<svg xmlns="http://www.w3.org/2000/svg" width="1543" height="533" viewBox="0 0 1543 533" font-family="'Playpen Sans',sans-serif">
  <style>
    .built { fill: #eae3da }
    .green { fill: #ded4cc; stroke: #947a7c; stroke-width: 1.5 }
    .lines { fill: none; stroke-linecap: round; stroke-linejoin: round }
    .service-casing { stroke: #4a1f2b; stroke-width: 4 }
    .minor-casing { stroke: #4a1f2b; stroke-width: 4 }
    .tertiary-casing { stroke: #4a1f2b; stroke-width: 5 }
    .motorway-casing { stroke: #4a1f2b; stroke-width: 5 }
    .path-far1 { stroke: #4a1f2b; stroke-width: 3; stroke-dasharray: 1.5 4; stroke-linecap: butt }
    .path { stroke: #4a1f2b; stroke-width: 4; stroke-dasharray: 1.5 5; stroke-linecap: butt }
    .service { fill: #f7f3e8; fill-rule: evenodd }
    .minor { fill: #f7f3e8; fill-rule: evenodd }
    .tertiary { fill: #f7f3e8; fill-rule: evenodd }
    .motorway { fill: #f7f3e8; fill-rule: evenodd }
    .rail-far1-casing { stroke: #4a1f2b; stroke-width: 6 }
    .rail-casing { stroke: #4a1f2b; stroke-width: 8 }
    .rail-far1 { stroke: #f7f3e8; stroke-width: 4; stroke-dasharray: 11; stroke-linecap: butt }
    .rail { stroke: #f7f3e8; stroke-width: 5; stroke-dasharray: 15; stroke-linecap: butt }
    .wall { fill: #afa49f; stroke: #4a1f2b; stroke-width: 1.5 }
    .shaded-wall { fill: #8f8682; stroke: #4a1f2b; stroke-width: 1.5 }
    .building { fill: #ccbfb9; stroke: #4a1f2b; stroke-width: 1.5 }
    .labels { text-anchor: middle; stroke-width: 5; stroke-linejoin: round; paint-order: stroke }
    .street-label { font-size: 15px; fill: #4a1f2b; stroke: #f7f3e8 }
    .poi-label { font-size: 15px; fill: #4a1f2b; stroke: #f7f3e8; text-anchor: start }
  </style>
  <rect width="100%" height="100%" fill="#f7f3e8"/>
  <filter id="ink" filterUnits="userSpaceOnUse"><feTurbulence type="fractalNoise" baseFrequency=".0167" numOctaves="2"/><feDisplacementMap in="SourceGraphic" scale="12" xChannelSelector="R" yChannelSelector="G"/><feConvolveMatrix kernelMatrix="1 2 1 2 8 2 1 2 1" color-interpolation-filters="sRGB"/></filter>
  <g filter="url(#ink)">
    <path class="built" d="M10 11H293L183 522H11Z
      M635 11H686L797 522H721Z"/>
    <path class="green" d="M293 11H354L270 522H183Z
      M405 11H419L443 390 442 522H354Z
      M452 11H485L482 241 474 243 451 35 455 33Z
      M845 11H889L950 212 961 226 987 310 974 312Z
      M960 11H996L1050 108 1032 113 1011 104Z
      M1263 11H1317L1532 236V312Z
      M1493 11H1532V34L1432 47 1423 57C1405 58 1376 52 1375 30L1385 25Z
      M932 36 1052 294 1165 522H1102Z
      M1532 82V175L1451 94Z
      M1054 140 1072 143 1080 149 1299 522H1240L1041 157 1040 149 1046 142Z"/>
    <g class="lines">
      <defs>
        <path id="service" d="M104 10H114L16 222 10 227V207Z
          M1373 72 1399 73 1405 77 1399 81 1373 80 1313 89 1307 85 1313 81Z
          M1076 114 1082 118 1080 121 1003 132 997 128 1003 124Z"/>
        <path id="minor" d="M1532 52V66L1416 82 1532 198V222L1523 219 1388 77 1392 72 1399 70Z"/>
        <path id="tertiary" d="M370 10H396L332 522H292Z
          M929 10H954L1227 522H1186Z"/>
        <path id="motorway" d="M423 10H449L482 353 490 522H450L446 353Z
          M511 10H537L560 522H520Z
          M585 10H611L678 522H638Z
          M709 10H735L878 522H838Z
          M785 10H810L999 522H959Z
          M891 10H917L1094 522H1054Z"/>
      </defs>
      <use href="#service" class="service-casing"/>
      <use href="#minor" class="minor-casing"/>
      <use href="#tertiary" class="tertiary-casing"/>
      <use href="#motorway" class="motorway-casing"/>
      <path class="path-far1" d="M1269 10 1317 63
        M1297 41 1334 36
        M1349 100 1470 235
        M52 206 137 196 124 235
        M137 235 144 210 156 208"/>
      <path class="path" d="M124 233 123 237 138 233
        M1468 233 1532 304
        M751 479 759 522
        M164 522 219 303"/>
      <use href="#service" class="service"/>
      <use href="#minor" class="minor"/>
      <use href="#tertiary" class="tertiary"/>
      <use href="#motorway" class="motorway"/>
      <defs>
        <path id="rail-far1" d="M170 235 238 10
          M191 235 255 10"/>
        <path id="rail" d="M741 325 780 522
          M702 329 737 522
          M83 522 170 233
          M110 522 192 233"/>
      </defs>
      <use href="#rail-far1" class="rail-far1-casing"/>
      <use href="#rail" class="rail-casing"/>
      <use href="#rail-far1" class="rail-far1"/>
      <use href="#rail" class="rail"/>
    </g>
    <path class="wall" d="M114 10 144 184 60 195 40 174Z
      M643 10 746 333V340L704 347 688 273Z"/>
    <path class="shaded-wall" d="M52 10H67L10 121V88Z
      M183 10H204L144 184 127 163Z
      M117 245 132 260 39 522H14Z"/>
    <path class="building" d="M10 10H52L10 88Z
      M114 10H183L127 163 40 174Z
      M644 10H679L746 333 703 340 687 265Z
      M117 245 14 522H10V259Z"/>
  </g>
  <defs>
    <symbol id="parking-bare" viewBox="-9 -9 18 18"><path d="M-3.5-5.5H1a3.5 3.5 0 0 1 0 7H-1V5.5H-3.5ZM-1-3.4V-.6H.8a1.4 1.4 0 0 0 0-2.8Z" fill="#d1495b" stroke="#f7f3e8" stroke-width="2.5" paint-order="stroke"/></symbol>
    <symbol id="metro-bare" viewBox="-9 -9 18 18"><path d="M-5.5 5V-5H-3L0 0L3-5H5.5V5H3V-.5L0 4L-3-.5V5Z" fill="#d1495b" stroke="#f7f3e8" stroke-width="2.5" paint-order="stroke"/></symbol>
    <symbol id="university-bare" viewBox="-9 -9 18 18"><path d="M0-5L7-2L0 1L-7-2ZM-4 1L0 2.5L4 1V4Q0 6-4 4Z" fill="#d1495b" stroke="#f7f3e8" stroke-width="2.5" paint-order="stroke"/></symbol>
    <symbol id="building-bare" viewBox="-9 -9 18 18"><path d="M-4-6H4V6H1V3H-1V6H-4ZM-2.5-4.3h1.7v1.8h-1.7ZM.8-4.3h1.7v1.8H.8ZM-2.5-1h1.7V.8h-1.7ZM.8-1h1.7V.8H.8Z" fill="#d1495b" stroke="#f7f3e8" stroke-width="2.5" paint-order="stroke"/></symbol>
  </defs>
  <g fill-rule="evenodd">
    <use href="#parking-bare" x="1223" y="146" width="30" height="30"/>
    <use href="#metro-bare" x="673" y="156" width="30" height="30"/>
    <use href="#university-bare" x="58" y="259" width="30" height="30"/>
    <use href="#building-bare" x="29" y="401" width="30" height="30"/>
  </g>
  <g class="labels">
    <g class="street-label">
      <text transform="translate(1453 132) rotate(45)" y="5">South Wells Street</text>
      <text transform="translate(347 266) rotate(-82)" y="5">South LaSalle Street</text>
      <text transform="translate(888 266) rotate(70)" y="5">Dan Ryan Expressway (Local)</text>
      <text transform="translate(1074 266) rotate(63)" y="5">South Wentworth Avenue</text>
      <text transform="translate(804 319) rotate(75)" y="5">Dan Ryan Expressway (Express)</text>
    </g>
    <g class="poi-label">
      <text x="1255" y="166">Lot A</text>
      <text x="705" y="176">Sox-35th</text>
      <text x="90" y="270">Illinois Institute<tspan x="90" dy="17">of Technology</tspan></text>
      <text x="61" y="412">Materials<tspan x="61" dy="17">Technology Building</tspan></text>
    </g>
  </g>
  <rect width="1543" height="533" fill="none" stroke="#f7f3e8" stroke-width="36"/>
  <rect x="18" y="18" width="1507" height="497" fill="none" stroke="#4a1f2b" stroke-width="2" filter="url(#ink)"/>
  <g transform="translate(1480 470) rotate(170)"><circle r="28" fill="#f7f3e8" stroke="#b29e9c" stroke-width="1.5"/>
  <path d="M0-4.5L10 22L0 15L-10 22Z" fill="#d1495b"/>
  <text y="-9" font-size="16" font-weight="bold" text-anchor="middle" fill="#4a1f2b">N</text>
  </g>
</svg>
◇ ◇ ◇ ◇ ◇ ◇ ◇
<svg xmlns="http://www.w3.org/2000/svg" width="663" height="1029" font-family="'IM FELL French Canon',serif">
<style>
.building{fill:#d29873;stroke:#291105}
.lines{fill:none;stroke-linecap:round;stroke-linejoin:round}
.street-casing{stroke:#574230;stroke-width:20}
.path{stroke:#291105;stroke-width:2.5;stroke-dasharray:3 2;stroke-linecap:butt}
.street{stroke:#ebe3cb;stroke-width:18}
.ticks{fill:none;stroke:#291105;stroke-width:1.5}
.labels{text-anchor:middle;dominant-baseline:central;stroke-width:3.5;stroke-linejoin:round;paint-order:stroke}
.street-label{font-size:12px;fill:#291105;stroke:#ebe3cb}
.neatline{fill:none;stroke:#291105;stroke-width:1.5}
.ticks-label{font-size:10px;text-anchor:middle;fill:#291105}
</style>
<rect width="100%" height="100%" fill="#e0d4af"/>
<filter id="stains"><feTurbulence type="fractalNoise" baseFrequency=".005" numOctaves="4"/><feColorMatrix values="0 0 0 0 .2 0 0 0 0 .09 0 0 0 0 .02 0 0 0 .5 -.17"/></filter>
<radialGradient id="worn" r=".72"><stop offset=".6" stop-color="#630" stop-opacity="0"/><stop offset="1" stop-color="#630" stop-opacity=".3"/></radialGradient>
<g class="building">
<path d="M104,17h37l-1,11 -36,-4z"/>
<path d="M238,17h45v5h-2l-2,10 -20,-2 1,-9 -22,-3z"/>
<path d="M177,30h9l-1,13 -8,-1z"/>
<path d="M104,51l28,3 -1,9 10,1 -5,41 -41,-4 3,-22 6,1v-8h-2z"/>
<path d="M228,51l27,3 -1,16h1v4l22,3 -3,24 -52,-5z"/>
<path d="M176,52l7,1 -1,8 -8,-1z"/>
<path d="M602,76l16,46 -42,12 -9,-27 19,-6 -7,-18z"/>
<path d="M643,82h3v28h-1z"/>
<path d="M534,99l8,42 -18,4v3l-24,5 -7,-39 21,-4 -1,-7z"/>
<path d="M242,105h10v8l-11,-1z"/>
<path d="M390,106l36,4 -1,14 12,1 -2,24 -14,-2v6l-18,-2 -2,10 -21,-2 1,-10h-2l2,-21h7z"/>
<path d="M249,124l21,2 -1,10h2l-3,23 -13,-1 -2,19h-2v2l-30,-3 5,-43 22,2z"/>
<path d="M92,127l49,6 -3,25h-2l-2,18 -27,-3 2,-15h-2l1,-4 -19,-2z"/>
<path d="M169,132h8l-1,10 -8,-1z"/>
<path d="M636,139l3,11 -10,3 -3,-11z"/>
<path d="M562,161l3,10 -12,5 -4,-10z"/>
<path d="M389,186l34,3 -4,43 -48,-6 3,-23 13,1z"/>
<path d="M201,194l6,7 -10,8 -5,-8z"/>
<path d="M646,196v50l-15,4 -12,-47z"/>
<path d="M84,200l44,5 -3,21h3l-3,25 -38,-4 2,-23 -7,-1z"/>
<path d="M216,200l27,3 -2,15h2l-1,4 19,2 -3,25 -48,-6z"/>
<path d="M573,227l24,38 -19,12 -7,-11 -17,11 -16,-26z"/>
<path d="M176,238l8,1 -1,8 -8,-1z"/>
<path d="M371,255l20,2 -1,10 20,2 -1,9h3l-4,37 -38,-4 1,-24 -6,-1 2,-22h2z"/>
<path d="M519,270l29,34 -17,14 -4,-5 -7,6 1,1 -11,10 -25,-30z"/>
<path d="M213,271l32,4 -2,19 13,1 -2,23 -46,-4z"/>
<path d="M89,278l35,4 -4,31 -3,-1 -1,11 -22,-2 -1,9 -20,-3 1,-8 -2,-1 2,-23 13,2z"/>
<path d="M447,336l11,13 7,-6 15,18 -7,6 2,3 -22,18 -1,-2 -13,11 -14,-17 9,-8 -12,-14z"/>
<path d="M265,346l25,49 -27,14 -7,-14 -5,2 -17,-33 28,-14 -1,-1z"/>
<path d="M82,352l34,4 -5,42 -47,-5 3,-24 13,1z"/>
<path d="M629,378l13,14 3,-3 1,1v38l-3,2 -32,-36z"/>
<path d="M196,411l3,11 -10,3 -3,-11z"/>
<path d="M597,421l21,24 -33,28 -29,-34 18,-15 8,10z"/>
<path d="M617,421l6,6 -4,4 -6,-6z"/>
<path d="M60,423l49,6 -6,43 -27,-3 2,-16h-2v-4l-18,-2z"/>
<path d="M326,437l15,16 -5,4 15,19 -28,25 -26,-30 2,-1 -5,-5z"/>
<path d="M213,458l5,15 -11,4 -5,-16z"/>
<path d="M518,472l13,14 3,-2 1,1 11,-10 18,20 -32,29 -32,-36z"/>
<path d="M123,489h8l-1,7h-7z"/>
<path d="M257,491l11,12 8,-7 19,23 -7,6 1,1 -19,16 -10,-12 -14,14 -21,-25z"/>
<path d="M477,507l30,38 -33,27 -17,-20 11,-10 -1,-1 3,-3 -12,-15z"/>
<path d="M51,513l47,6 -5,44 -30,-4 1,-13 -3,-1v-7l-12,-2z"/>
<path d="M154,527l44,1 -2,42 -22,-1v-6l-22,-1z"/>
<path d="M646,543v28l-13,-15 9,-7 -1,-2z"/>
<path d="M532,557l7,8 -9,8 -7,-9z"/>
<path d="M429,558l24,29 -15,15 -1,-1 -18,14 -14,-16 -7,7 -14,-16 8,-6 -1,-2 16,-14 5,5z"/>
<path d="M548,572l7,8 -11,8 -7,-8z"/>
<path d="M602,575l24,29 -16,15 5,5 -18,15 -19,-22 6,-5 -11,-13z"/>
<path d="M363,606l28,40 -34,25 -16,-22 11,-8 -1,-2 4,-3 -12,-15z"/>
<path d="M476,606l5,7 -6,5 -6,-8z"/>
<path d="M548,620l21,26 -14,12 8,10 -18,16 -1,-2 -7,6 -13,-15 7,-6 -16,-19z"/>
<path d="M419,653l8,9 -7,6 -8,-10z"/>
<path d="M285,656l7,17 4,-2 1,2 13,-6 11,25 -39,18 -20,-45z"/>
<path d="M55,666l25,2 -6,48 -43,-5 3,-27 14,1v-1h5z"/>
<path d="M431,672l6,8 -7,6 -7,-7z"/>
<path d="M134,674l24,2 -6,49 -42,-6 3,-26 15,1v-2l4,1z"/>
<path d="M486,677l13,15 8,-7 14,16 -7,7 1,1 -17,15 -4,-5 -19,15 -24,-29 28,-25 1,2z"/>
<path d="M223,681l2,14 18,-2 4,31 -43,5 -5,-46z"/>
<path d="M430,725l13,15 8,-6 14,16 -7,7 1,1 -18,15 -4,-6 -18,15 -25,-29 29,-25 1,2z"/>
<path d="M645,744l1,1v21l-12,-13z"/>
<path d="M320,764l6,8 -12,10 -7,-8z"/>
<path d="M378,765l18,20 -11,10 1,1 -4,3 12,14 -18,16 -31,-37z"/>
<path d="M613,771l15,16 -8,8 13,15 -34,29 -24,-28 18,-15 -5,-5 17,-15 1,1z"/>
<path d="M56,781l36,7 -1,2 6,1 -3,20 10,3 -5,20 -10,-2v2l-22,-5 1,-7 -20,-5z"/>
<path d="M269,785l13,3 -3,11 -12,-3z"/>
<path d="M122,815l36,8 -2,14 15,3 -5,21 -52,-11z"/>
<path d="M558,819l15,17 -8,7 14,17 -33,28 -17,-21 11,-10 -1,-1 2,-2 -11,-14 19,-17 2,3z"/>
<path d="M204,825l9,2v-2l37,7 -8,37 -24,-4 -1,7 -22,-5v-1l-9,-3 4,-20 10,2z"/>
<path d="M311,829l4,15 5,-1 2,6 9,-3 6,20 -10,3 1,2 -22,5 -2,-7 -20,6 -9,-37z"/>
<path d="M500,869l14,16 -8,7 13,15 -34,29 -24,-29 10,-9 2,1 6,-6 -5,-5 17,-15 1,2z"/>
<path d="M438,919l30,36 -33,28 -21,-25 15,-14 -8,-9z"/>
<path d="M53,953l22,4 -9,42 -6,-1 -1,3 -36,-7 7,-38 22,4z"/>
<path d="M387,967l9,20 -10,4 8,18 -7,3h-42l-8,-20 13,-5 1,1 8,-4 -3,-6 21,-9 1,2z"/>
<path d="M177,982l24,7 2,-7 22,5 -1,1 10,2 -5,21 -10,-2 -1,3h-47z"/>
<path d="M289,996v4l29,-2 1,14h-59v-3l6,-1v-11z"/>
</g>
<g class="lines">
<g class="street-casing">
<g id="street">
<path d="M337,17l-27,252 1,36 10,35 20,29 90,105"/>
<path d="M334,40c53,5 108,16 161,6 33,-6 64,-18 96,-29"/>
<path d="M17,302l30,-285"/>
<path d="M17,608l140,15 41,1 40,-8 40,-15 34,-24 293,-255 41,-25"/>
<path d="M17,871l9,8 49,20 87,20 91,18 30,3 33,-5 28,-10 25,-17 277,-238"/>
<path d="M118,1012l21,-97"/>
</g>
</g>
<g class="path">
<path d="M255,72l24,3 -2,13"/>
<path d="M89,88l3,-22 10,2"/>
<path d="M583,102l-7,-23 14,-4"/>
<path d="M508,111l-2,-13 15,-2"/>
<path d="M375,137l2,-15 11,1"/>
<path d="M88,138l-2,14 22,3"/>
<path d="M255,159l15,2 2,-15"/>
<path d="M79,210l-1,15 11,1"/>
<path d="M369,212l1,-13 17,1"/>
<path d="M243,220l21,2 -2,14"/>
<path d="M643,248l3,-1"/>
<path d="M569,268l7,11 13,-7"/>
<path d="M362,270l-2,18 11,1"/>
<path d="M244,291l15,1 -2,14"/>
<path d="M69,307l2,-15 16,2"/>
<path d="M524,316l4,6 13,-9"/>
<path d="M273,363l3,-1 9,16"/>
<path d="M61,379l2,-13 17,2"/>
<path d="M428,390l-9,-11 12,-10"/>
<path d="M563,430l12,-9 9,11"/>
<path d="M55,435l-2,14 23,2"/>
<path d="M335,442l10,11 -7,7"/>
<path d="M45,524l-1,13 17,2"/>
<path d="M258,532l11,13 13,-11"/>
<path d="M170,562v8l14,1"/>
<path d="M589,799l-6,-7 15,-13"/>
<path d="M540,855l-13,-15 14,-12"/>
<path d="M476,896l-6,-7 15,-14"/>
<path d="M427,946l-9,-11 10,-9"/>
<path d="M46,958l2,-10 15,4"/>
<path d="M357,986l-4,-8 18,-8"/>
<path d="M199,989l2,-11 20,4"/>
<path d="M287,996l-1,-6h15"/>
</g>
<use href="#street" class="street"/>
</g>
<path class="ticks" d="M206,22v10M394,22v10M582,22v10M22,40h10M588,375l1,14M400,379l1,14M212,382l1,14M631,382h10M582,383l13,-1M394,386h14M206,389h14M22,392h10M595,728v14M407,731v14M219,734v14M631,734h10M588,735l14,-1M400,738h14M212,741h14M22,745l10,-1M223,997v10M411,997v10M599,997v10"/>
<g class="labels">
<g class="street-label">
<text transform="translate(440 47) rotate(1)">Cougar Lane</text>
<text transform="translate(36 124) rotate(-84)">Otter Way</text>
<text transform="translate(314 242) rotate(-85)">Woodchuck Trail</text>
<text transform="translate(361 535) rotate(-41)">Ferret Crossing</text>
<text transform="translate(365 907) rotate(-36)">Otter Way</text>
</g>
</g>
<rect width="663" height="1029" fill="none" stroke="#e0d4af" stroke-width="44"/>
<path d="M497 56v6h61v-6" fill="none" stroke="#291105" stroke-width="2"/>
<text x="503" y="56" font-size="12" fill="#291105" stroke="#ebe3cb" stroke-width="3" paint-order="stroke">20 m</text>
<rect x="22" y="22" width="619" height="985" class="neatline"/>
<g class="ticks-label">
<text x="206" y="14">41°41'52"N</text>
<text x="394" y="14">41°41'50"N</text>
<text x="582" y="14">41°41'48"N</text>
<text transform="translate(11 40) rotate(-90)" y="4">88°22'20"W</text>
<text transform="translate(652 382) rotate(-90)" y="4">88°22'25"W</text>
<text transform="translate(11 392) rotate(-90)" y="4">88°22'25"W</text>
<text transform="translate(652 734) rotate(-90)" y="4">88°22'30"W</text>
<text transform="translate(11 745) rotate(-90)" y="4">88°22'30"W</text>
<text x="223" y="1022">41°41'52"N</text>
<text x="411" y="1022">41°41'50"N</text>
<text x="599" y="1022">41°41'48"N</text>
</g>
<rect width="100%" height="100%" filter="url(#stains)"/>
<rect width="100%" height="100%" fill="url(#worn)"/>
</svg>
◇ ◇ ◇ ◇ ◇ ◇ ◇
For the records above, state how many lines contain the word "http". Give only the number.

- Expected output -
2